Rivette braucht fast zwanzig doch recht zähe Minuten, bis er zu seinem Rhythmus gefunden hat, aber angesichts einer Spieldauer von mal wieder zweidreiviertel Stunden ist das noch nicht mal so schlimm. Wenn er dann soweit ist, verknüpft er die Geschichten der drei Frauen mit zauberhafter Leichtigkeit, charmanter Eleganz und der gewohnten stilistischen Anmut. Die Pfade kreuzen sich mal im Atelier, mal in der Bar, in der auch Idas mögliche Mutter singt, mal im Haus von Louises Tante. Alle drei treffen nie zusammen, eigentlich bleibt Ida für sich, während die anderen beiden gemeinsam nach versuchen, Auskunft über die Vergangenheit von Louises Vater zu erlangen. Männer sind natürlich auch im Spiel, aber mit denen wird höchstens mal geflirtet, und es ist, wie fast alles hier, offen, ob sich was Ernstes entwickelt. Die Mysterien, denen wir hier begegnen, sind keine großen Verschwörungen oder sonstige dunklen Sachen, sondern eher Mysterien des Alltags. Die alte, verwachsene und verwunschene Villa mitten in Paris mit ihren alten Möbeln, von denen der Mann aus dem Atelier ein paar abgestaubt hat.
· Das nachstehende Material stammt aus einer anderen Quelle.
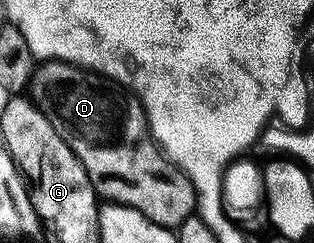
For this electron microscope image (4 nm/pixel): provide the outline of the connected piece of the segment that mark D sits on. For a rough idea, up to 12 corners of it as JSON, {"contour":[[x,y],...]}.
{"contour":[[69,61],[30,97],[97,198],[179,227],[195,188],[131,88]]}

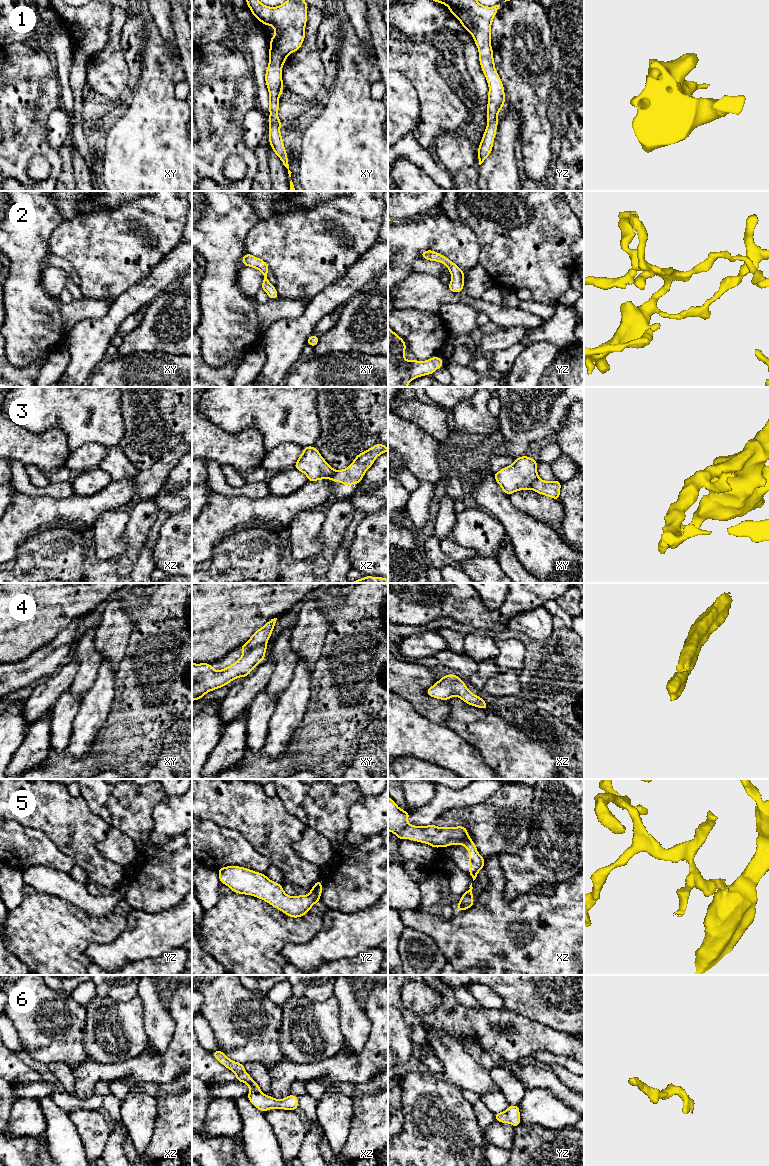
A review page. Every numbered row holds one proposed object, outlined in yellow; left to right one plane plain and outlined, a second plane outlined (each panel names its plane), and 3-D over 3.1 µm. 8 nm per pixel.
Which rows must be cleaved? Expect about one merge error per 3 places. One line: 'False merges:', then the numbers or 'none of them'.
False merges: 3

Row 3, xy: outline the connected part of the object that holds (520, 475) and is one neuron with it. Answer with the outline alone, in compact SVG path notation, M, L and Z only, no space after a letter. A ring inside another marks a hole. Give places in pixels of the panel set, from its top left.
M528 456L514 459L512 465L496 472L494 478L501 489L509 496L518 490L528 490L539 478L537 460Z

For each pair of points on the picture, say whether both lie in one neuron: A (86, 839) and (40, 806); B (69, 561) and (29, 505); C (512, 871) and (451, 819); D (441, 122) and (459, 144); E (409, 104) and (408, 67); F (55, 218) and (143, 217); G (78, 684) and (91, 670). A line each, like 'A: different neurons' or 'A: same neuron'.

Das Chanson im Radio, dem Ida mit fast detektivischen Mitteln nachzuspüren versucht. Der junge Mann, der Louise allzu ungeschickt beschattet, oder die obskure Spielrunde im Keller des Klubs, die Louise einen bösen Streich spielt. Sofern man Geschmack an solcher Kunst findet, wird man dieses Geschehen amüsiert verfolgen, mit der Gewißheit (sofern man Rivettes Filme kennt), daß sich höchstwahrscheinlich keine endgültigen Auflösungen einstellen werden. Dafür wird man dann durch völlig überraschend eingebaute, ganz wunderbar vorgetragene Gesangs- und Tanzstücke entschädigt, die die Schauspieler selbst erarbeitet und an denen sie offensichtlich sehr viel Spaß haben. Dieser unvermittelte und entwaffnende Einbruch der Welt Jacques Demys in diesen Film gibt ihm eine zusätzliche heitere, offene Note, die die älteren, oft mythisch vertrackten Werke der Siebziger nicht in dem Maße haben, weshalb ich "Haut Bas Fragile" ihnen auch vorziehe. Rivette greift auf bekannte Elemente zurück, aber er hat sie aufgefrischt, vielleicht auch etwas modernisiert, und dies ist ihnen in diesem Fall ausgezeichnet bekommen. Kein Film, der an seinen beiden Vorgängern gemessen werden sollte, aber eine sehr schöne Stilübung mit leichter Hand und bestrickendem Charme, die zeigt, daß man auch mit etwas anderen Mitteln gut unterhalten kann. (31.10.)